• RECORDS PROVIDED
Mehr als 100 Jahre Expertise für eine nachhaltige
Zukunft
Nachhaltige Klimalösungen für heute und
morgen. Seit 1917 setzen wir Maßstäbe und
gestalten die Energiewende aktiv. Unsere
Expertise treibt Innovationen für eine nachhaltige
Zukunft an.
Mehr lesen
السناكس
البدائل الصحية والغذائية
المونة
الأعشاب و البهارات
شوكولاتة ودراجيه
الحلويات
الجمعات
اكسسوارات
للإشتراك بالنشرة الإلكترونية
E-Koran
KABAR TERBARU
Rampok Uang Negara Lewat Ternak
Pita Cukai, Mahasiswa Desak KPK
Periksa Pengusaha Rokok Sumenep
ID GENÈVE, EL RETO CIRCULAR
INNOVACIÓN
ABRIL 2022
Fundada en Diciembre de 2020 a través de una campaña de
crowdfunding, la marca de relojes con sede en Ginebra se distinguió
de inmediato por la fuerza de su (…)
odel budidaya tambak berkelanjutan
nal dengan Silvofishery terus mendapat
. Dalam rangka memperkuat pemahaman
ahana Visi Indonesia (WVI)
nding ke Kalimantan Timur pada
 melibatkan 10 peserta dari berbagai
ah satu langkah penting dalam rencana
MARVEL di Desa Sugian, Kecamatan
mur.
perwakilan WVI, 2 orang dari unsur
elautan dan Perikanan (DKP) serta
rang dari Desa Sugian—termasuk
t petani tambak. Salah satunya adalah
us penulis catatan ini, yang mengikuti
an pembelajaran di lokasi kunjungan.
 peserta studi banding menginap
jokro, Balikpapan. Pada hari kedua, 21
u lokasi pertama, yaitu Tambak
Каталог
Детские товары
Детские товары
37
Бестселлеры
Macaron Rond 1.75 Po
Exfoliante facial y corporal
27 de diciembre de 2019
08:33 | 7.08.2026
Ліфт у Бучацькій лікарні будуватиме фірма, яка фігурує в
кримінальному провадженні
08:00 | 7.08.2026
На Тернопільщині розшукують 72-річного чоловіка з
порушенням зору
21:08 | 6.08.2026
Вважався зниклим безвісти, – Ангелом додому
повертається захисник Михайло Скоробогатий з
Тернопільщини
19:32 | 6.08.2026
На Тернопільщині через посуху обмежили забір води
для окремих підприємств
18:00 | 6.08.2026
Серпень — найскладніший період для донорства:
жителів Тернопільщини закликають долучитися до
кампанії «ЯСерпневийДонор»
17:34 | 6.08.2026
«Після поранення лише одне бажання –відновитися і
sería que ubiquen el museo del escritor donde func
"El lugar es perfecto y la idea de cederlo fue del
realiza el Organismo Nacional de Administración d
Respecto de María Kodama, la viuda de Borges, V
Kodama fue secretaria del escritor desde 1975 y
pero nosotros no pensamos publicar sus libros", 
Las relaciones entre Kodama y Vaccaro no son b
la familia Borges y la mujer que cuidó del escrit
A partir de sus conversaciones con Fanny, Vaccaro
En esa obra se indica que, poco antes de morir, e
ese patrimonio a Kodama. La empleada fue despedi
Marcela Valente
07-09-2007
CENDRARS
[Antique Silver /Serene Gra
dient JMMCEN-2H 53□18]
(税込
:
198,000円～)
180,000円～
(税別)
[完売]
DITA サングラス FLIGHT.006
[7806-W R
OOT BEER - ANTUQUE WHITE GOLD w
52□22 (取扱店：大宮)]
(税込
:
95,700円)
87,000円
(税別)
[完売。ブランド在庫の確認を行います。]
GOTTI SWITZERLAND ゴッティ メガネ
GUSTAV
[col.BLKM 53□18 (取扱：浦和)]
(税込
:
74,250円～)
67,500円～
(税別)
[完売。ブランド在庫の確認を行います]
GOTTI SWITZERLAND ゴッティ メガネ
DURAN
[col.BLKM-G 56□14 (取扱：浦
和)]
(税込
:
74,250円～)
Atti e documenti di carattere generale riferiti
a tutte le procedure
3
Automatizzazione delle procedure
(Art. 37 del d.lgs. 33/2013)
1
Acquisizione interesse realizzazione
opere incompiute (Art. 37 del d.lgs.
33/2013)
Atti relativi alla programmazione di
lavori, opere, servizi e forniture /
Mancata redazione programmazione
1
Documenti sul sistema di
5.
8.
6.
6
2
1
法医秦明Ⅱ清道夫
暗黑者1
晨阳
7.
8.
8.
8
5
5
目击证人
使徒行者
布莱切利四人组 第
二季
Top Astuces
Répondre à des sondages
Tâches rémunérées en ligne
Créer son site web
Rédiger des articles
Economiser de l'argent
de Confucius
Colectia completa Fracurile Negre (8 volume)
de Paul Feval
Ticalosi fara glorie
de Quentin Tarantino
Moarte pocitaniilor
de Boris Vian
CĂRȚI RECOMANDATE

• WHAT YOU SHOULD DO
The required output is the stretch of entries above from the line containing "Ліфт у Бучацькій" through the line containing "a tutte le procedure", reproduced exactly.

• SOLUTION TO THE EXERCISE
Ліфт у Бучацькій лікарні будуватиме фірма, яка фігурує в
кримінальному провадженні
08:00 | 7.08.2026
На Тернопільщині розшукують 72-річного чоловіка з
порушенням зору
21:08 | 6.08.2026
Вважався зниклим безвісти, – Ангелом додому
повертається захисник Михайло Скоробогатий з
Тернопільщини
19:32 | 6.08.2026
На Тернопільщині через посуху обмежили забір води
для окремих підприємств
18:00 | 6.08.2026
Серпень — найскладніший період для донорства:
жителів Тернопільщини закликають долучитися до
кампанії «ЯСерпневийДонор»
17:34 | 6.08.2026
«Після поранення лише одне бажання –відновитися і
sería que ubiquen el museo del escritor donde func
"El lugar es perfecto y la idea de cederlo fue del
realiza el Organismo Nacional de Administración d
Respecto de María Kodama, la viuda de Borges, V
Kodama fue secretaria del escritor desde 1975 y
pero nosotros no pensamos publicar sus libros", 
Las relaciones entre Kodama y Vaccaro no son b
la familia Borges y la mujer que cuidó del escrit
A partir de sus conversaciones con Fanny, Vaccaro
En esa obra se indica que, poco antes de morir, e
ese patrimonio a Kodama. La empleada fue despedi
Marcela Valente
07-09-2007
CENDRARS
[Antique Silver /Serene Gra
dient JMMCEN-2H 53□18]
(税込
:
198,000円～)
180,000円～
(税別)
[完売]
DITA サングラス FLIGHT.006
[7806-W R
OOT BEER - ANTUQUE WHITE GOLD w
52□22 (取扱店：大宮)]
(税込
:
95,700円)
87,000円
(税別)
[完売。ブランド在庫の確認を行います。]
GOTTI SWITZERLAND ゴッティ メガネ
GUSTAV
[col.BLKM 53□18 (取扱：浦和)]
(税込
:
74,250円～)
67,500円～
(税別)
[完売。ブランド在庫の確認を行います]
GOTTI SWITZERLAND ゴッティ メガネ
DURAN
[col.BLKM-G 56□14 (取扱：浦
和)]
(税込
:
74,250円～)
Atti e documenti di carattere generale riferiti
a tutte le procedure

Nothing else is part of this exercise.